Two people carry a decorative sled in front of a house, past an inflatable Santa, and behind a statue of a reindeer. Waltraud Grubitzsch/picture alliance/Getty Images
Germans celebrate a midsummer Christmas party on July 17, 2021.

“It was really emotional. Things may have been a little bit more open [in Atlanta] than they were up in New York, but we still weren’t doing anything. We were really taking it seriously,” says Conway of his family’s decision to cancel their Christmas Eve party in 2020. Conway works in real estate in Atlanta; he and his husband moved from New York to Georgia early in the Covid-19 pandemic, and Conway was unable to see his family for Christmas, especially because his 90-something grandmother was at high risk.

So his parents decided to do something different: They hosted a summer Christmas on June 26, 2021, one day after June 25, the halfway point between one Christmas and another. They opened their house on Long Island to family and friends. More than 50 people came by in the end. Everybody ate, drank, and was merry. Someone playing Santa Claus even showed up, to Conway’s surprise. (Seriously, when he talks about it with me, he seems like a little kid who just saw the real Santa.)

“It felt a little weird because it was hot. We’re in the Northern Hemisphere, so we obviously expect Christmas to be cold,” Conway says. “But it had a surprisingly Christmassy feel. We were playing “All I Want for Christmas Is You” by Mariah Carey, and Santa was dancing. It was just a really nice experience, and everybody there had a really nice time and thought it was a creative and exciting thing to do.”

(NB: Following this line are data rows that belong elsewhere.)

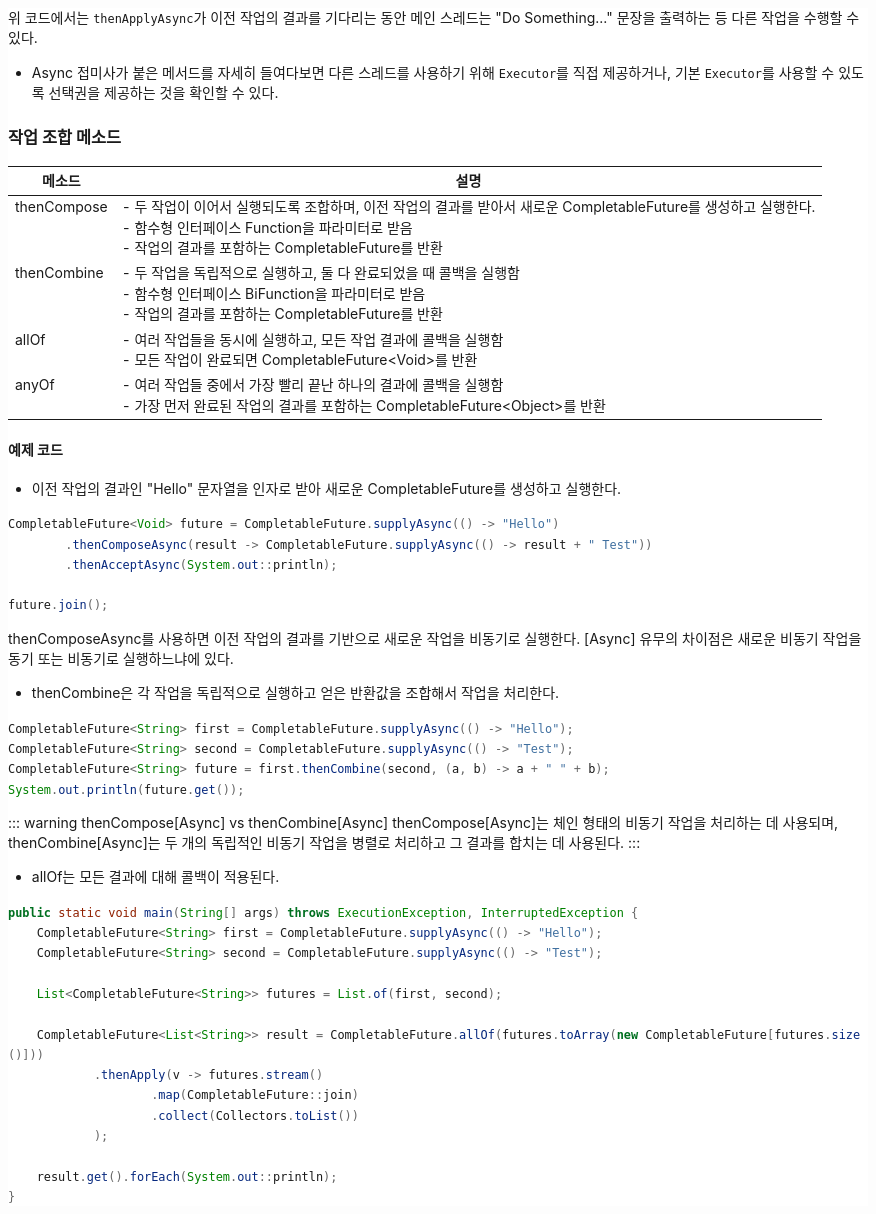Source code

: 위 코드에서는 `thenApplyAsync`가 이전 작업의 결과를 기다리는 동안 메인 스레드는 "Do Something..." 문장을 출력하는 등 다른 작업을 수행할 수 있다.

-  Async 접미사가 붙은 메서드를 자세히 들여다보면 다른 스레드를 사용하기 위해 `Executor`를 직접 제공하거나, 기본 `Executor`를 사용할 수 있도록 선택권을 제공하는 것을 확인할 수 있다.


### 작업 조합 메소드

| 메소드      | 설명                                                         |
| ----------- | ------------------------------------------------------------ |
| thenCompose | - 두 작업이 이어서 실행되도록 조합하며, 이전 작업의 결과를 받아서 새로운 CompletableFuture를 생성하고 실행한다.<br />- 함수형 인터페이스 Function을 파라미터로 받음<br />- 작업의 결과를 포함하는 CompletableFuture를 반환 |
| thenCombine | - 두 작업을 독립적으로 실행하고, 둘 다 완료되었을 때 콜백을 실행함<br />- 함수형 인터페이스 BiFunction을 파라미터로 받음<br />- 작업의 결과를 포함하는 CompletableFuture를 반환 |
| allOf       | - 여러 작업들을 동시에 실행하고, 모든 작업 결과에 콜백을 실행함<br />- 모든 작업이 완료되면 CompletableFuture\<Void>를 반환 |
| anyOf       | - 여러 작업들 중에서 가장 빨리 끝난 하나의 결과에 콜백을 실행함<br />- 가장 먼저 완료된 작업의 결과를 포함하는 CompletableFuture\<Object>를 반환 |

#### 예제 코드
- 이전 작업의 결과인 "Hello" 문자열을 인자로 받아 새로운 CompletableFuture를 생성하고 실행한다.

```java
CompletableFuture<Void> future = CompletableFuture.supplyAsync(() -> "Hello")
        .thenComposeAsync(result -> CompletableFuture.supplyAsync(() -> result + " Test"))
        .thenAcceptAsync(System.out::println);

future.join();
```

thenComposeAsync를 사용하면 이전 작업의 결과를 기반으로 새로운 작업을 비동기로 실행한다. [Async] 유무의 차이점은 새로운 비동기 작업을 동기 또는 비동기로 실행하느냐에 있다.

- thenCombine은 각 작업을 독립적으로 실행하고 얻은 반환값을 조합해서 작업을 처리한다.

```java
CompletableFuture<String> first = CompletableFuture.supplyAsync(() -> "Hello");
CompletableFuture<String> second = CompletableFuture.supplyAsync(() -> "Test");
CompletableFuture<String> future = first.thenCombine(second, (a, b) -> a + " " + b);
System.out.println(future.get());
```

::: warning thenCompose[Async] vs thenCombine[Async]
thenCompose[Async]는 체인 형태의 비동기 작업을 처리하는 데 사용되며, thenCombine[Async]는 두 개의 독립적인 비동기 작업을 병렬로 처리하고 그 결과를 합치는 데 사용된다.
:::

- allOf는 모든 결과에 대해 콜백이 적용된다.

```java
public static void main(String[] args) throws ExecutionException, InterruptedException {
    CompletableFuture<String> first = CompletableFuture.supplyAsync(() -> "Hello");
    CompletableFuture<String> second = CompletableFuture.supplyAsync(() -> "Test");

    List<CompletableFuture<String>> futures = List.of(first, second);

    CompletableFuture<List<String>> result = CompletableFuture.allOf(futures.toArray(new CompletableFuture[futures.size()]))
            .thenApply(v -> futures.stream()
                    .map(CompletableFuture::join)
                    .collect(Collectors.toList())
            );

    result.get().forEach(System.out::println);
}
```
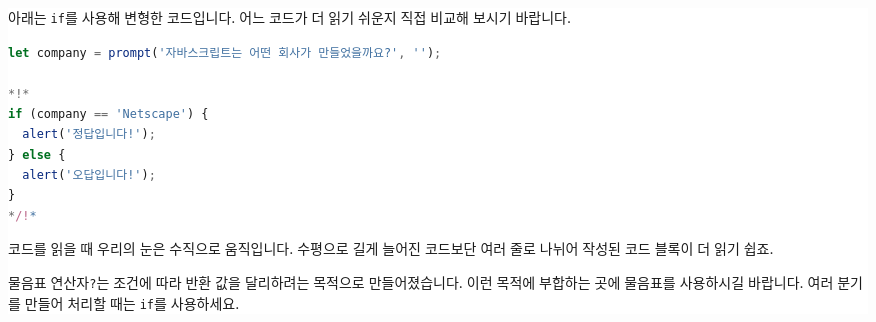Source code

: 아래는 `if`를 사용해 변형한 코드입니다. 어느 코드가 더 읽기 쉬운지 직접 비교해 보시기 바랍니다.

```js run no-beautify
let company = prompt('자바스크립트는 어떤 회사가 만들었을까요?', '');

*!*
if (company == 'Netscape') {
  alert('정답입니다!');
} else {
  alert('오답입니다!');
}
*/!*
```

코드를 읽을 때 우리의 눈은 수직으로 움직입니다. 수평으로 길게 늘어진 코드보단 여러 줄로 나뉘어 작성된 코드 블록이 더 읽기 쉽죠.

물음표 연산자`?`는 조건에 따라 반환 값을 달리하려는 목적으로 만들어졌습니다. 이런 목적에 부합하는 곳에 물음표를 사용하시길 바랍니다. 여러 분기를 만들어 처리할 때는 `if`를 사용하세요.
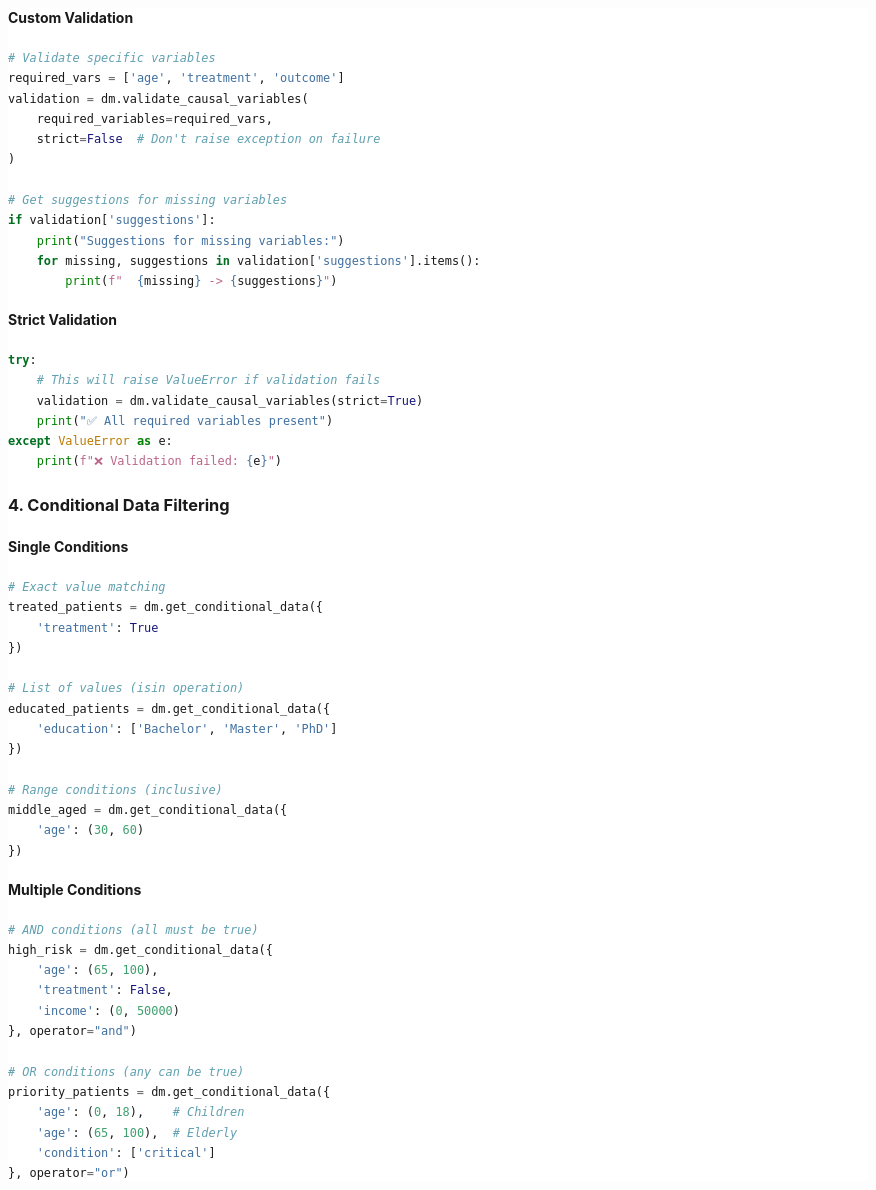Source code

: #### Custom Validation

```python
# Validate specific variables
required_vars = ['age', 'treatment', 'outcome']
validation = dm.validate_causal_variables(
    required_variables=required_vars,
    strict=False  # Don't raise exception on failure
)

# Get suggestions for missing variables
if validation['suggestions']:
    print("Suggestions for missing variables:")
    for missing, suggestions in validation['suggestions'].items():
        print(f"  {missing} -> {suggestions}")
```

#### Strict Validation

```python
try:
    # This will raise ValueError if validation fails
    validation = dm.validate_causal_variables(strict=True)
    print("✅ All required variables present")
except ValueError as e:
    print(f"❌ Validation failed: {e}")
```

### 4. Conditional Data Filtering

#### Single Conditions

```python
# Exact value matching
treated_patients = dm.get_conditional_data({
    'treatment': True
})

# List of values (isin operation)
educated_patients = dm.get_conditional_data({
    'education': ['Bachelor', 'Master', 'PhD']
})

# Range conditions (inclusive)
middle_aged = dm.get_conditional_data({
    'age': (30, 60)
})
```

#### Multiple Conditions

```python
# AND conditions (all must be true)
high_risk = dm.get_conditional_data({
    'age': (65, 100),
    'treatment': False,
    'income': (0, 50000)
}, operator="and")

# OR conditions (any can be true)
priority_patients = dm.get_conditional_data({
    'age': (0, 18),    # Children
    'age': (65, 100),  # Elderly  
    'condition': ['critical']
}, operator="or")
```
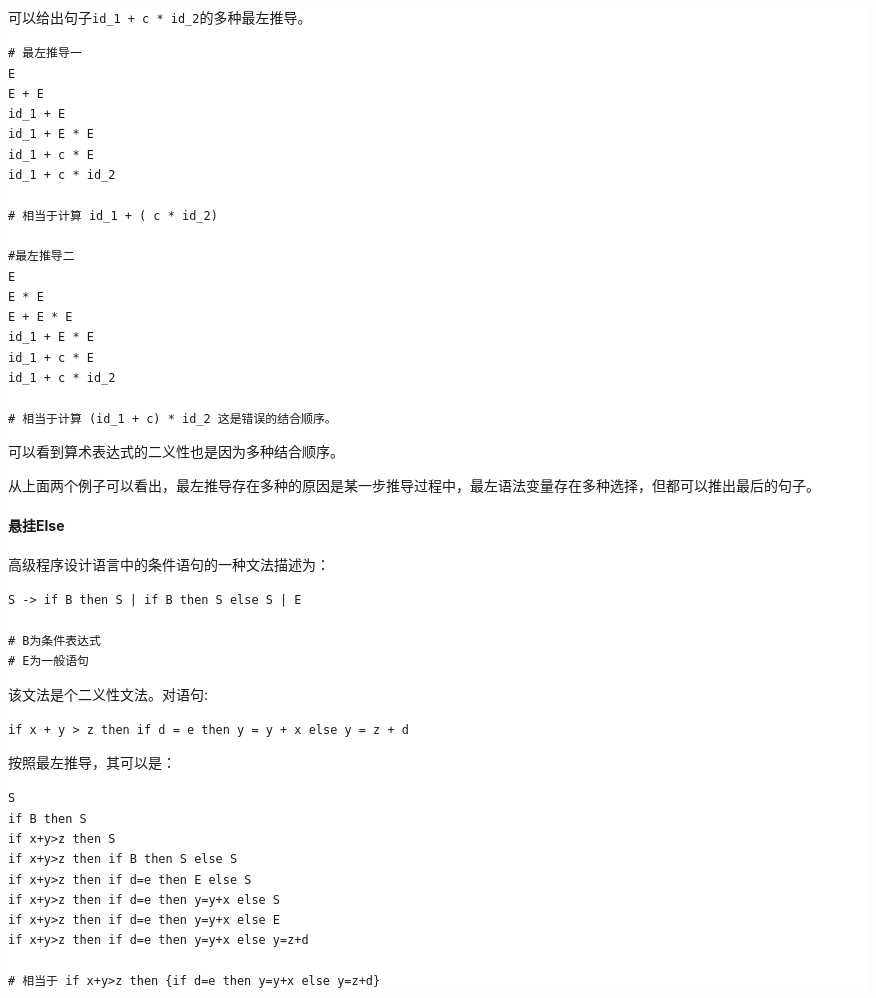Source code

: 可以给出句子`id_1 + c * id_2`的多种最左推导。

```
# 最左推导一
E
E + E
id_1 + E
id_1 + E * E
id_1 + c * E
id_1 + c * id_2

# 相当于计算 id_1 + ( c * id_2)

#最左推导二
E
E * E
E + E * E
id_1 + E * E
id_1 + c * E
id_1 + c * id_2

# 相当于计算 (id_1 + c) * id_2 这是错误的结合顺序。
```

可以看到算术表达式的二义性也是因为多种结合顺序。

从上面两个例子可以看出，最左推导存在多种的原因是某一步推导过程中，最左语法变量存在多种选择，但都可以推出最后的句子。


#### 悬挂Else
高级程序设计语言中的条件语句的一种文法描述为：

```
S -> if B then S | if B then S else S | E

# B为条件表达式
# E为一般语句
```

该文法是个二义性文法。对语句:
```
if x + y > z then if d = e then y = y + x else y = z + d
```

按照最左推导，其可以是：
```
S
if B then S
if x+y>z then S
if x+y>z then if B then S else S
if x+y>z then if d=e then E else S
if x+y>z then if d=e then y=y+x else S
if x+y>z then if d=e then y=y+x else E
if x+y>z then if d=e then y=y+x else y=z+d

# 相当于 if x+y>z then {if d=e then y=y+x else y=z+d}
```
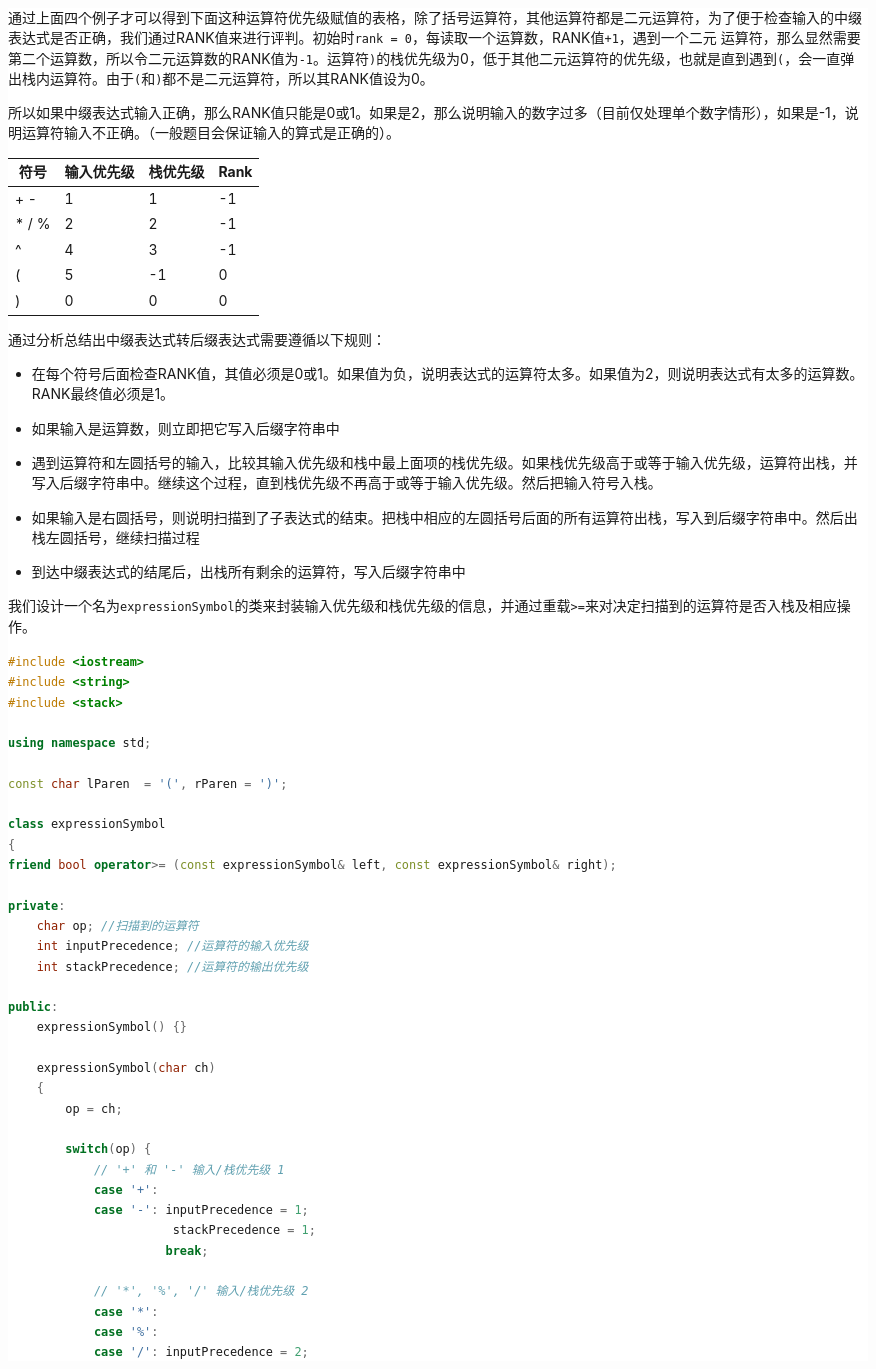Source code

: 通过上面四个例子才可以得到下面这种运算符优先级赋值的表格，除了括号运算符，其他运算符都是二元运算符，为了便于检查输入的中缀表达式是否正确，我们通过RANK值来进行评判。初始时`rank = 0`，每读取一个运算数，RANK值`+1`，遇到一个二元 运算符，那么显然需要第二个运算数，所以令二元运算数的RANK值为`-1`。运算符`)`的栈优先级为0，低于其他二元运算符的优先级，也就是直到遇到`(`，会一直弹出栈内运算符。由于`(`和`)`都不是二元运算符，所以其RANK值设为0。

所以如果中缀表达式输入正确，那么RANK值只能是0或1。如果是2，那么说明输入的数字过多（目前仅处理单个数字情形），如果是-1，说明运算符输入不正确。（一般题目会保证输入的算式是正确的）。

| 符号  | 输入优先级 | 栈优先级 | Rank |
| ----- | ---------- | -------- | ---- |
| + -   | 1          | 1        | -1   |
| * / % | 2          | 2        | -1   |
| ^     | 4          | 3        | -1   |
| (     | 5          | -1       | 0    |
| )     | 0          | 0        | 0    |

通过分析总结出中缀表达式转后缀表达式需要遵循以下规则：

* 在每个符号后面检查RANK值，其值必须是0或1。如果值为负，说明表达式的运算符太多。如果值为2，则说明表达式有太多的运算数。RANK最终值必须是1。


* 如果输入是运算数，则立即把它写入后缀字符串中
* 遇到运算符和左圆括号的输入，比较其输入优先级和栈中最上面项的栈优先级。如果栈优先级高于或等于输入优先级，运算符出栈，并写入后缀字符串中。继续这个过程，直到栈优先级不再高于或等于输入优先级。然后把输入符号入栈。
* 如果输入是右圆括号，则说明扫描到了子表达式的结束。把栈中相应的左圆括号后面的所有运算符出栈，写入到后缀字符串中。然后出栈左圆括号，继续扫描过程
* 到达中缀表达式的结尾后，出栈所有剩余的运算符，写入后缀字符串中


我们设计一个名为`expressionSymbol`的类来封装输入优先级和栈优先级的信息，并通过重载`>=`来对决定扫描到的运算符是否入栈及相应操作。

```c++
#include <iostream>
#include <string>
#include <stack>

using namespace std;

const char lParen  = '(', rParen = ')';

class expressionSymbol
{
friend bool operator>= (const expressionSymbol& left, const expressionSymbol& right);

private:
	char op; //扫描到的运算符
	int inputPrecedence; //运算符的输入优先级
	int stackPrecedence; //运算符的输出优先级

public:
	expressionSymbol() {}

	expressionSymbol(char ch)
	{
		op = ch;   

		switch(op) {
			// '+' 和 '-' 输入/栈优先级 1
			case '+':   
			case '-': inputPrecedence = 1;
                	   stackPrecedence = 1;
					  break;
	                       
			// '*', '%', '/' 输入/栈优先级 2
			case '*':   
			case '%':   
			case '/': inputPrecedence = 2;
```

Families gather outside of the year-end holidays all the time, of course. But Christmas and the other winter holidays carry with them an expectant charge of big gatherings and Uncle John wearing you out with his latest story that never ends. Those plans were thwarted for many in 2020, thanks to the pandemic. (Then again, given how cases surged throughout the US after the holidays, maybe those plans weren’t thwarted for enough of us.)

Several people I spoke to for this story were planning summer holiday celebrations for 2021. After being vaccinated, they and their families were gathering in the sweltering heat of June, July, or August to hang out in someone’s backyard and celebrate the holidays with a cookout, or maybe even some Australian-style white wine in the sun. (When I asked Conway for advice on holding a summer Christmas, he said to make sure you have enough alcohol and enough ice.)

Will summer Christmas become a new thing in the Northern Hemisphere? Probably not. Christmas in July will likely remain the province of national parks and summer camps and sales with names that slowly detach themselves from Christmas with each passing year. But this year, summer Christmas just might bring families who’ve spent over a year apart back together. Heck, Conway and his husband got married during the pandemic, and only a couple of family members were able to attend, so this summer Christmas was doubly special.

If you haven’t seen those you love in a while, and if you’re looking for an excuse to get together, why not plan to stock plenty of ice to keep everybody’s drinks cold and have a summer Christmas? It might keep your spirits warm while the rest of you is covered in sweat.

Just take one last piece of advice from Conway: “The Santa part is a must. But keep it a surprise! I didn’t expect it. I was shocked when Santa came out. I had no idea.”